I can't think of a worthy film this year. How depressing.
I like Zodiac.
I liked Sweeney Todd. But that was about all I saw this year.
Best Documentary of 2007 (actually, the only film of 2007 I watched): No End in Sight.
300: Manly white European males triumph while loosing to teaming hordes of invading barbarians. As an added bonus, the film drove the right kind of critic into apoplexies (a Greek word!) of histrionic hair-pulling.
Charlie Wilson's War: Manly white European male kicks the crap out of G-dless Commies in Afghanistan. Rambo ain't got nuthin' on Charlie.
Juno, Gone Baby Gone, [looks down the comments] I swear I was not plagiarising Beowulf when I typed that. At least he didn't mention Charlie Wilson's War was indeed awesome. Also, Rocky Balboa.
Beyond those four I can't think of any others. Ratatouille was, eh. American Gangster left me cold.
The only good movies I saw from 2007 were Zodiac (although it was quite likely wrong in its central thesis) and Breach, about the FBI mole, Robert Hanssen.
I'm not sensing a whole lot of enthusiasm for 2007's movies ...
Hey, "Norbit" got an Oscar nomination, unlike "Zodiac."
"3:10" certainly had characters making hard choices in it- I suppose that's where values matter the most.
Re: "Rescue Dawn", by all means check out Herzog's earlier documentary on the same fellow, "Little Dieter Must Fly". Brings a whole 'nother level to that movie.
And Re: "Sweeney Todd", introduce the nephew to the DVD of the Broadway version. The movie folks can act, and the movie serves the music OK, but the music needs singers.

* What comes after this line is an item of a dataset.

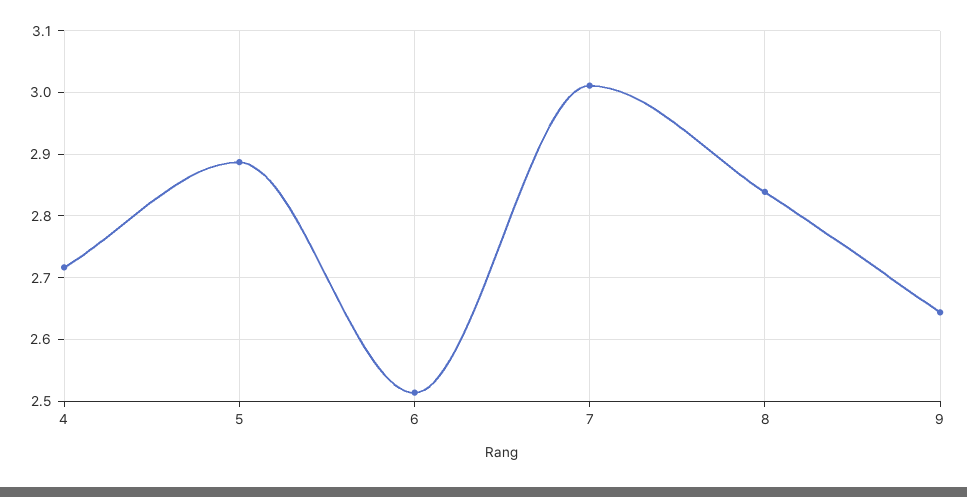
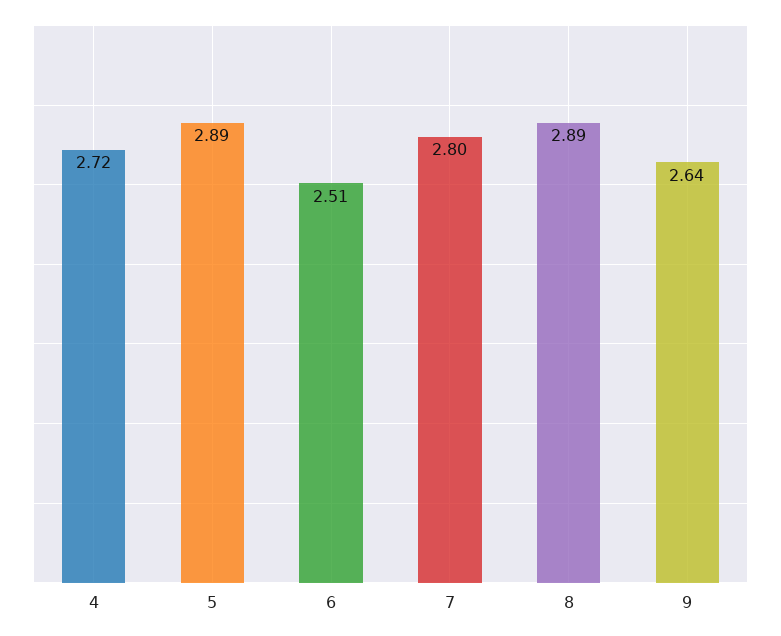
7: 3.01 -> 2.8
8: 2.84 -> 2.89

I didn't see "American Gangster" but my niece who teaches in an inner city school walked out of it. Too close to what she sees every day.
I liked 'Charlie Wilson's War' - superb Hollywood entertainment, though it craps out in the final act. (The conclusion seems to be it was noble of us to aid the Afghans, but we didn't build enough schools for them, so...) It even presents the Soviets as unmitigated bad guys and the U.S. government and military as conflicted, sometimes incompetent, but basically on the right side, which is surprising in 2008.
Something tells me the producers of "Knocked Up" and "Juno" may be familiar with a certain S.S.'s blog, or leastways be facile with certain data that the big S. likes to seemingly-fruitlessly expound upon.
I nominate "Knocked Up," not for its moral clarity, exactly, but for its propagandistic...er...watchability.